3. The image forming method according to claim 1, wherein, as a hydrophobizing agent of the silica-polymer composite minute particle, at least methacryloxypropyltrimethoxysilane is used.

4. The image forming method according to claim 1, wherein, as a hydrophobizing agent of the silica-polymer composite minute particle, at least hexamethyldisilazane is used.

5. The image forming method according to claim 1, wherein a silica part of the silica-polymer composite minute particle is formed of a colloidal silica minute particle.

6. The image forming method according to claim 1, wherein a silica part of the silica-polymer composite minute particle has a particle diameter of 10 nm to 70 nm.

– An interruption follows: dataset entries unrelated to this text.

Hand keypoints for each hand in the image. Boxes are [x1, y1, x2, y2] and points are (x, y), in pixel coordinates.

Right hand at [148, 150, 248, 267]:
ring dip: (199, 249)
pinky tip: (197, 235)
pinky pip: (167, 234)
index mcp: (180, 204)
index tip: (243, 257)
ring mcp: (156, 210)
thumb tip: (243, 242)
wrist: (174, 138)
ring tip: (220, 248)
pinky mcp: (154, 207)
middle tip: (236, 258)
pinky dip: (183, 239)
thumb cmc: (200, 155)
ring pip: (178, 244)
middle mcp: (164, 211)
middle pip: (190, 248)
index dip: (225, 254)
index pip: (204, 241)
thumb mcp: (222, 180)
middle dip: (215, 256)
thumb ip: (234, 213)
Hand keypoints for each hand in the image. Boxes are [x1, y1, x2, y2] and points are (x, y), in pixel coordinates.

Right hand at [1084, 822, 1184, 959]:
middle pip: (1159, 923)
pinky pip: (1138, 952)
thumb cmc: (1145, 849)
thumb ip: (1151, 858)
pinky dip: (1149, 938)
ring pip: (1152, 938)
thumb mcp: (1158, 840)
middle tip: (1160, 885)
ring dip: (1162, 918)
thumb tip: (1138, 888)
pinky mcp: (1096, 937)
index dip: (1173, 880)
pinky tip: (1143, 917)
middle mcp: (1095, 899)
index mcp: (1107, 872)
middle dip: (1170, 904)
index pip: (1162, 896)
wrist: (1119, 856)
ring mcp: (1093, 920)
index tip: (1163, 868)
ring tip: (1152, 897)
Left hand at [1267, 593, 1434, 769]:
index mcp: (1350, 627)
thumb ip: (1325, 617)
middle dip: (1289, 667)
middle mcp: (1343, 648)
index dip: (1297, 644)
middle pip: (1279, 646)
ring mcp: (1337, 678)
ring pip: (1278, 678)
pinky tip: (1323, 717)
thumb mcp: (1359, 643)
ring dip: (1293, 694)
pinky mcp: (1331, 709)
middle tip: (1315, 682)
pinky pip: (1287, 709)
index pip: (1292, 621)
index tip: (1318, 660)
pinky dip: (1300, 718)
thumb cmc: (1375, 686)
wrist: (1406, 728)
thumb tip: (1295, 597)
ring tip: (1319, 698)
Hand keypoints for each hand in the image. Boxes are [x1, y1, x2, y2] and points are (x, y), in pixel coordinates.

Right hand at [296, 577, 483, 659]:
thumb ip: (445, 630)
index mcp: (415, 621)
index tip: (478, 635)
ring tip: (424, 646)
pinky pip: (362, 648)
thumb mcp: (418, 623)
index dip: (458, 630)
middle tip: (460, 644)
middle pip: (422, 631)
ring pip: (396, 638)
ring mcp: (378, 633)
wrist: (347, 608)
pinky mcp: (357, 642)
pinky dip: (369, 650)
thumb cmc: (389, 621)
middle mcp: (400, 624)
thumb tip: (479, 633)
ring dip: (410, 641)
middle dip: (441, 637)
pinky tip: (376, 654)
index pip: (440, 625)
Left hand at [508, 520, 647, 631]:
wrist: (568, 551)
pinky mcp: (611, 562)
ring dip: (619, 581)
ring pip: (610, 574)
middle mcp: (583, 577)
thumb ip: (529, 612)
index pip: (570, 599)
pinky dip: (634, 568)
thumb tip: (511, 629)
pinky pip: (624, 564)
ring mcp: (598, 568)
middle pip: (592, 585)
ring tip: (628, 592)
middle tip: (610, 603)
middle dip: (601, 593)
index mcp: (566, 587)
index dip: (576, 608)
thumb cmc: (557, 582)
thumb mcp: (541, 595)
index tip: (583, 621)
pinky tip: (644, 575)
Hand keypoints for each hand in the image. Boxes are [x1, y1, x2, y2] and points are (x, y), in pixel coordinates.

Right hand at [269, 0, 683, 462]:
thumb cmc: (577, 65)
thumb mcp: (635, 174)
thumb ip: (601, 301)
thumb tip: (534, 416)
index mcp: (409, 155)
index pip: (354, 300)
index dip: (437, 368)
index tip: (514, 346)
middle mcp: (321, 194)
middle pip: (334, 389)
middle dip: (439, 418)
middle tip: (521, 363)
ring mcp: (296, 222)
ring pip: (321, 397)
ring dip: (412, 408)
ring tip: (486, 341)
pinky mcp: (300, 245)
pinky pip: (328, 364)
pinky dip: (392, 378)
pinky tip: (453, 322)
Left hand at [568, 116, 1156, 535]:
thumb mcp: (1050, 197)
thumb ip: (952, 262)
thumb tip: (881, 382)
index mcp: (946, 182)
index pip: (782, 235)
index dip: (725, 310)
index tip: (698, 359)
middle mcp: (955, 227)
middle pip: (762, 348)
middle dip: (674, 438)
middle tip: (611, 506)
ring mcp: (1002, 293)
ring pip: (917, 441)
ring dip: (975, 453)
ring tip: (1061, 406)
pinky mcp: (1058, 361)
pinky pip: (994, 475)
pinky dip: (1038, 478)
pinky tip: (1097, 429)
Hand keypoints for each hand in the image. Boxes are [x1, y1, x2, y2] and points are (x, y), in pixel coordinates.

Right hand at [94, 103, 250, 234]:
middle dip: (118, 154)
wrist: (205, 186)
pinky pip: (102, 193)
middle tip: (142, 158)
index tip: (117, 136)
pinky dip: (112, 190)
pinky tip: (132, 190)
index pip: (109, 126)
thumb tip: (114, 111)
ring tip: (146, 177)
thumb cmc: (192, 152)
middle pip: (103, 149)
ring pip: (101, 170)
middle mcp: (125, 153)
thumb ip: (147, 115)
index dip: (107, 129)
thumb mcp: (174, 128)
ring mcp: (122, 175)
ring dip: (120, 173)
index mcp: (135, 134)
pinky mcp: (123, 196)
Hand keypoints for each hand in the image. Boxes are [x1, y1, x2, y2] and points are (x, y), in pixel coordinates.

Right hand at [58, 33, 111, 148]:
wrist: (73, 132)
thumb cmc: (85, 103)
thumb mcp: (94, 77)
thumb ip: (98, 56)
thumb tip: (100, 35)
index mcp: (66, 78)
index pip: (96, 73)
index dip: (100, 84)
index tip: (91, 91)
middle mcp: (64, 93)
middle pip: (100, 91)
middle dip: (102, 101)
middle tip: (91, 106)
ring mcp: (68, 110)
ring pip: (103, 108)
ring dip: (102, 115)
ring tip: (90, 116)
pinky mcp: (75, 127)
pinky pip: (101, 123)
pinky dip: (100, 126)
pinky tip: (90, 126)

7. The image forming method according to claim 1, wherein the toner base particle has a number average particle diameter of 4.0 μm to 6.8 μm.

8. The image forming method according to claim 1, wherein the toner base particle has an average roundness of 0.930 to 0.965.

9. The image forming method according to claim further comprising applying a direct current and an alternating current to the charging roller.

10. The image forming method according to claim 1, wherein the charging roller has a surface roughness Rz of 5 μm to 10 μm.